### WHAT IS EXPECTED
Return the listing word for word, from its first line up to and including the line that contains "List the labels in order of No.".

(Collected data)

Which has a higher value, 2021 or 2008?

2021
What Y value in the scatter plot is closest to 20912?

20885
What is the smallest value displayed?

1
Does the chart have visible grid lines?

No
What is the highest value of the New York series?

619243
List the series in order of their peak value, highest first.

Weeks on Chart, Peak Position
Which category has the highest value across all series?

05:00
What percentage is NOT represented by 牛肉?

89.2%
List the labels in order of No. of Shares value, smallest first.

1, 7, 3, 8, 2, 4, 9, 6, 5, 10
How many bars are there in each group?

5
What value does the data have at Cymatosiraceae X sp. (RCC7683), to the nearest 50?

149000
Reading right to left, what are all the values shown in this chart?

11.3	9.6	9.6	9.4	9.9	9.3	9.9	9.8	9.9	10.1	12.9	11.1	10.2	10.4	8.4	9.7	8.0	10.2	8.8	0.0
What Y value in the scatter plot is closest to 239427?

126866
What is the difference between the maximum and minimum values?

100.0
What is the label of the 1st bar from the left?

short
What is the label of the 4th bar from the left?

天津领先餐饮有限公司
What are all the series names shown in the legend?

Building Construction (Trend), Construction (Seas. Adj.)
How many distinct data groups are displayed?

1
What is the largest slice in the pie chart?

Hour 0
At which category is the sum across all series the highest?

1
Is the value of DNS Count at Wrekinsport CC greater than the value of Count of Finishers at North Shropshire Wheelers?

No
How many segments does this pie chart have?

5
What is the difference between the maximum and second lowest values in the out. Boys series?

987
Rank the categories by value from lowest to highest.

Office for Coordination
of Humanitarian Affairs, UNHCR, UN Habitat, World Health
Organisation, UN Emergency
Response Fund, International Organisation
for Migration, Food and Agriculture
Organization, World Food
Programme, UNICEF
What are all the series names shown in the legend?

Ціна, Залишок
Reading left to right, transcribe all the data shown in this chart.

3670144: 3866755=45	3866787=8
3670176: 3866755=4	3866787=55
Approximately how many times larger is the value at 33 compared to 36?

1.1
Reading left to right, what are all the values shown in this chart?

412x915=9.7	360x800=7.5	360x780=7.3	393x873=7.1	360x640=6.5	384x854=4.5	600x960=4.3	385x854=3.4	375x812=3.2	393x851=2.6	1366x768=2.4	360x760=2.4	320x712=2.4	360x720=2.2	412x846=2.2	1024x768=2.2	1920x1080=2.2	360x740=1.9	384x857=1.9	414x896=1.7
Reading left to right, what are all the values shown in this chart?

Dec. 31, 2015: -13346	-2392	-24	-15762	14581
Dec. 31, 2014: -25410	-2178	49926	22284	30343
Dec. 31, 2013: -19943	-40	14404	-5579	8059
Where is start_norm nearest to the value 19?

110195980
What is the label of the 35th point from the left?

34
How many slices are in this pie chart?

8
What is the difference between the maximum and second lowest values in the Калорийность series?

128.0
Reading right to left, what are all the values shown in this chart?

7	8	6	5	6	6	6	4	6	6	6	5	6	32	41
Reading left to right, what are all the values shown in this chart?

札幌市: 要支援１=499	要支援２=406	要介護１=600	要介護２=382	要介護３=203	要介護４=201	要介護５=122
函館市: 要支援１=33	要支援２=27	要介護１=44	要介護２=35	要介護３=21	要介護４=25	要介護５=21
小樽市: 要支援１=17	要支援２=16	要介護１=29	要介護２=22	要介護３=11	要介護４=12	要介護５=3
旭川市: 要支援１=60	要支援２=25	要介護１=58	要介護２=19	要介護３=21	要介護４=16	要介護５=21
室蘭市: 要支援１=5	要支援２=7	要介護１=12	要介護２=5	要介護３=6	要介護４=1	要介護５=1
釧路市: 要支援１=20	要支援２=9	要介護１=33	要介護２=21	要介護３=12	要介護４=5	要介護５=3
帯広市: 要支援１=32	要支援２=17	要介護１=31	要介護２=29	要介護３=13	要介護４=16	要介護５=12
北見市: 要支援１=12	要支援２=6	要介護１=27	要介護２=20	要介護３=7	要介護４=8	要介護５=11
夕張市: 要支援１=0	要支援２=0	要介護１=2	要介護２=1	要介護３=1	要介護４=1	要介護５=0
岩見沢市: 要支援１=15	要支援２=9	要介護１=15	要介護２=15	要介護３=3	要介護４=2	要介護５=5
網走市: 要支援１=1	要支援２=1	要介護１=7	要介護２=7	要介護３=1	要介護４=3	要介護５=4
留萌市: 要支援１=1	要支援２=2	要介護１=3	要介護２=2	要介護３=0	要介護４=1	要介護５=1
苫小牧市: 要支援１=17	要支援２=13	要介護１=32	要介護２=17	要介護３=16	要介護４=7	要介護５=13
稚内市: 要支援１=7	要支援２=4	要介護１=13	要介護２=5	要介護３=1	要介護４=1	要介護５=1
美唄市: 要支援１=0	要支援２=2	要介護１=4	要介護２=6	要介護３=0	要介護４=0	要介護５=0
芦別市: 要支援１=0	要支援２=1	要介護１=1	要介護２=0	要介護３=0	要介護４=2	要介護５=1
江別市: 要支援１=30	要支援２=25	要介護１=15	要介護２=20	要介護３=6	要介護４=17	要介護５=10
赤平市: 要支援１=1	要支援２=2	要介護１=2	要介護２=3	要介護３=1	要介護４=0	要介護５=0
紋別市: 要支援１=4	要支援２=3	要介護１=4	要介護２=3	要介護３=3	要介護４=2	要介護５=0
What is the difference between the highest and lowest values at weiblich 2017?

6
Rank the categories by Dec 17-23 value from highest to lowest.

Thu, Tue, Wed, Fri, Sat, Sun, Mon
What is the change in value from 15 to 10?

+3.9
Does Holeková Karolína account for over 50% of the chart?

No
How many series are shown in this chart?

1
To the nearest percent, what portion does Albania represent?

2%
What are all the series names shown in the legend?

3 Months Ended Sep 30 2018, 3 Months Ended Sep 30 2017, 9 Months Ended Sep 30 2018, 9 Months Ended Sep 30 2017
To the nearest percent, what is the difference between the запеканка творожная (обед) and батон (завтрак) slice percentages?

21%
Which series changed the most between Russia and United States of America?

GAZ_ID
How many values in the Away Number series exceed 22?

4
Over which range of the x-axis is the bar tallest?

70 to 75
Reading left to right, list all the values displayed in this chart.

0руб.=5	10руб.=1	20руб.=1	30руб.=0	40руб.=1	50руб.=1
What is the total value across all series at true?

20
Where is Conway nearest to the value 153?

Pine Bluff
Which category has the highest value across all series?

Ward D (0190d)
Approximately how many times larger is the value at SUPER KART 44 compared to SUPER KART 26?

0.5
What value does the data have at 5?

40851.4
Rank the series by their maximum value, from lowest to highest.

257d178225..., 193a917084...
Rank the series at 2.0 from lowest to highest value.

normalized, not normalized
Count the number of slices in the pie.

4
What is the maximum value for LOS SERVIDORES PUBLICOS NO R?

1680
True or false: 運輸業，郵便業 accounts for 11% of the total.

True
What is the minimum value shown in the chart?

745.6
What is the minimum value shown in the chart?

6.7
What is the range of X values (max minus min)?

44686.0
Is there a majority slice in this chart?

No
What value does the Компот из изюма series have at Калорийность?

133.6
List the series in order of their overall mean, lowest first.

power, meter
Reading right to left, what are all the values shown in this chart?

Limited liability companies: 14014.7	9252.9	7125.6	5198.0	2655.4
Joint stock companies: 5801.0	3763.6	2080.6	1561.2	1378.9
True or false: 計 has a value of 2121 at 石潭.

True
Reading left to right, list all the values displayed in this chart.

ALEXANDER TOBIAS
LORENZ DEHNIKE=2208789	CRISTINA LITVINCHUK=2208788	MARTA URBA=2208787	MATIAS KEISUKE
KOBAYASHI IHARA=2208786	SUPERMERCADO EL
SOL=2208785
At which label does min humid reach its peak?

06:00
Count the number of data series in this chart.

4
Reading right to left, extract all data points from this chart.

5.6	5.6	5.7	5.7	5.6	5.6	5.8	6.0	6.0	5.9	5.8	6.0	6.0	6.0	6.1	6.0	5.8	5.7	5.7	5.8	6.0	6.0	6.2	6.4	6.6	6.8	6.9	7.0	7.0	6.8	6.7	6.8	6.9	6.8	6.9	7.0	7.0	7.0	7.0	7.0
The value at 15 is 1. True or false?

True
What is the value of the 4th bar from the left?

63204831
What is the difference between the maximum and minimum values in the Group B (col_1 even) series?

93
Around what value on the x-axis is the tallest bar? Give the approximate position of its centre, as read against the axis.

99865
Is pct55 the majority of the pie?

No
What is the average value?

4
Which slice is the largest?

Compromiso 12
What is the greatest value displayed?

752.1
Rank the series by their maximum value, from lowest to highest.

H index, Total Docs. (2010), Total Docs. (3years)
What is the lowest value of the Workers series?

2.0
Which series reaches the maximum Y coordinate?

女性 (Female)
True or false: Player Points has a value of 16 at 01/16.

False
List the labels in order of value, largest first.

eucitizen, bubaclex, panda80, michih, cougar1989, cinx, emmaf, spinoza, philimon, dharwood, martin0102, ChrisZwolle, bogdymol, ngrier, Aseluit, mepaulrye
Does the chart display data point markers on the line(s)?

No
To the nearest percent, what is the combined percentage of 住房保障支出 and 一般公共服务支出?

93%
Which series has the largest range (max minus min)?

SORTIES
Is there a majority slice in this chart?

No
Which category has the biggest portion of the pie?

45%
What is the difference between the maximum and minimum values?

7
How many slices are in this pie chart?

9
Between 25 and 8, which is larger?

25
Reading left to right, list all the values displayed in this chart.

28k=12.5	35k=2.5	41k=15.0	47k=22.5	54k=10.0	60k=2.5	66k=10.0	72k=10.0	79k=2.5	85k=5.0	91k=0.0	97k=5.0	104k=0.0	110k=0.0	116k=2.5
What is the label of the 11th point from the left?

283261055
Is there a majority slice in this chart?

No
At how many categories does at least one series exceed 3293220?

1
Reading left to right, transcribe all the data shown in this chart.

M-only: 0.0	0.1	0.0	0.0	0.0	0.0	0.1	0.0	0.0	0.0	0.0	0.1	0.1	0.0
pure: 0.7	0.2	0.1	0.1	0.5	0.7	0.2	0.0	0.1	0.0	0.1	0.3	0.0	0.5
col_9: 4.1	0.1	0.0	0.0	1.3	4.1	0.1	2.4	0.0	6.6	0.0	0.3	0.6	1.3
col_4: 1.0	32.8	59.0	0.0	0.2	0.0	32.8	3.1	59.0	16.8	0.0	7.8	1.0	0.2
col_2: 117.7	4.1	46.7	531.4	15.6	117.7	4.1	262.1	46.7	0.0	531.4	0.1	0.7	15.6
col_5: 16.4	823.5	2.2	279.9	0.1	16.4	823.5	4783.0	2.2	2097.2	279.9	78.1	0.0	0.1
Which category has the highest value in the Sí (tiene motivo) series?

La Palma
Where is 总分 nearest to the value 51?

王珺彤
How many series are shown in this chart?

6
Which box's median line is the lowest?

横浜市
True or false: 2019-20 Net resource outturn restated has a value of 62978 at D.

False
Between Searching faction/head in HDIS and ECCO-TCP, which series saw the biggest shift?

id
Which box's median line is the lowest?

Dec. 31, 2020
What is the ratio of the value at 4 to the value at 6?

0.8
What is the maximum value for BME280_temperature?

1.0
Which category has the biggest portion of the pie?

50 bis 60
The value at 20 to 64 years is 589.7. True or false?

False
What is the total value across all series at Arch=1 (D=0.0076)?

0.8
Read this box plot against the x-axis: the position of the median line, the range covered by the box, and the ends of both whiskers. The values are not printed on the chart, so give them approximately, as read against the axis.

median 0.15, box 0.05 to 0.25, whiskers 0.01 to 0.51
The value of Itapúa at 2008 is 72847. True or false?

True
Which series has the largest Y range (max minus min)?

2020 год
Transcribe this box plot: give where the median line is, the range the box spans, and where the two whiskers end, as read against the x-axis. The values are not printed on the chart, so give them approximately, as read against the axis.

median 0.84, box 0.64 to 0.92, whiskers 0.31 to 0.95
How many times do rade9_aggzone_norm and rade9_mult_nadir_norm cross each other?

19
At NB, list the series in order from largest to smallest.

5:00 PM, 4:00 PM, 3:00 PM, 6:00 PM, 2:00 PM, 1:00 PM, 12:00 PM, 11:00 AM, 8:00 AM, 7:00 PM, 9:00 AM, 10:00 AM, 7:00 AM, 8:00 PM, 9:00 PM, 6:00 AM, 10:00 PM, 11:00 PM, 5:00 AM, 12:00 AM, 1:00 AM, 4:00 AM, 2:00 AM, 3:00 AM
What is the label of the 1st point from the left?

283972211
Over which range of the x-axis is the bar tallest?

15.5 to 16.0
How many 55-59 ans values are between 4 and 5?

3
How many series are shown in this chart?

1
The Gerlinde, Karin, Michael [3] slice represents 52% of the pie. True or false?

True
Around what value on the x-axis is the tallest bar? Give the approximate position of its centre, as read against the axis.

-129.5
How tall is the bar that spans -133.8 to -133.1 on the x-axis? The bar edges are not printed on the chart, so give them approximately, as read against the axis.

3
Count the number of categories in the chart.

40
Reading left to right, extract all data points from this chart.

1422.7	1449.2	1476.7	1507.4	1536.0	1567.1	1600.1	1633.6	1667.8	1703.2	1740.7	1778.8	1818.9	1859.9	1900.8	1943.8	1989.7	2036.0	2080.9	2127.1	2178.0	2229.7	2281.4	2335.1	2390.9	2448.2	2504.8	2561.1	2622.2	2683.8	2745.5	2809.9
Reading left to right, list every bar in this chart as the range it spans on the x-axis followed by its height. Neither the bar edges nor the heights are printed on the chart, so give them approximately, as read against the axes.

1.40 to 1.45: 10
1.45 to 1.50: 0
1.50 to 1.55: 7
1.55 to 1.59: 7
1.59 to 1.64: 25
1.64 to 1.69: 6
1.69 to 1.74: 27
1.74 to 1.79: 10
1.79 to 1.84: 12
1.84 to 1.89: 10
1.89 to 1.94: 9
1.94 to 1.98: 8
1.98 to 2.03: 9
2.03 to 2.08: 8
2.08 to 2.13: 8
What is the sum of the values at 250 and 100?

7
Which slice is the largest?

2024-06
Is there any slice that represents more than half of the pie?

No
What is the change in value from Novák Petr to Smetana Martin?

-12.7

### RESPONSE
Which has a higher value, 2021 or 2008?

2021
What Y value in the scatter plot is closest to 20912?

20885
What is the smallest value displayed?

1
Does the chart have visible grid lines?

No
What is the highest value of the New York series?

619243
List the series in order of their peak value, highest first.

Weeks on Chart, Peak Position
Which category has the highest value across all series?

05:00
What percentage is NOT represented by 牛肉?

89.2%
List the labels in order of No. of Shares value, smallest first.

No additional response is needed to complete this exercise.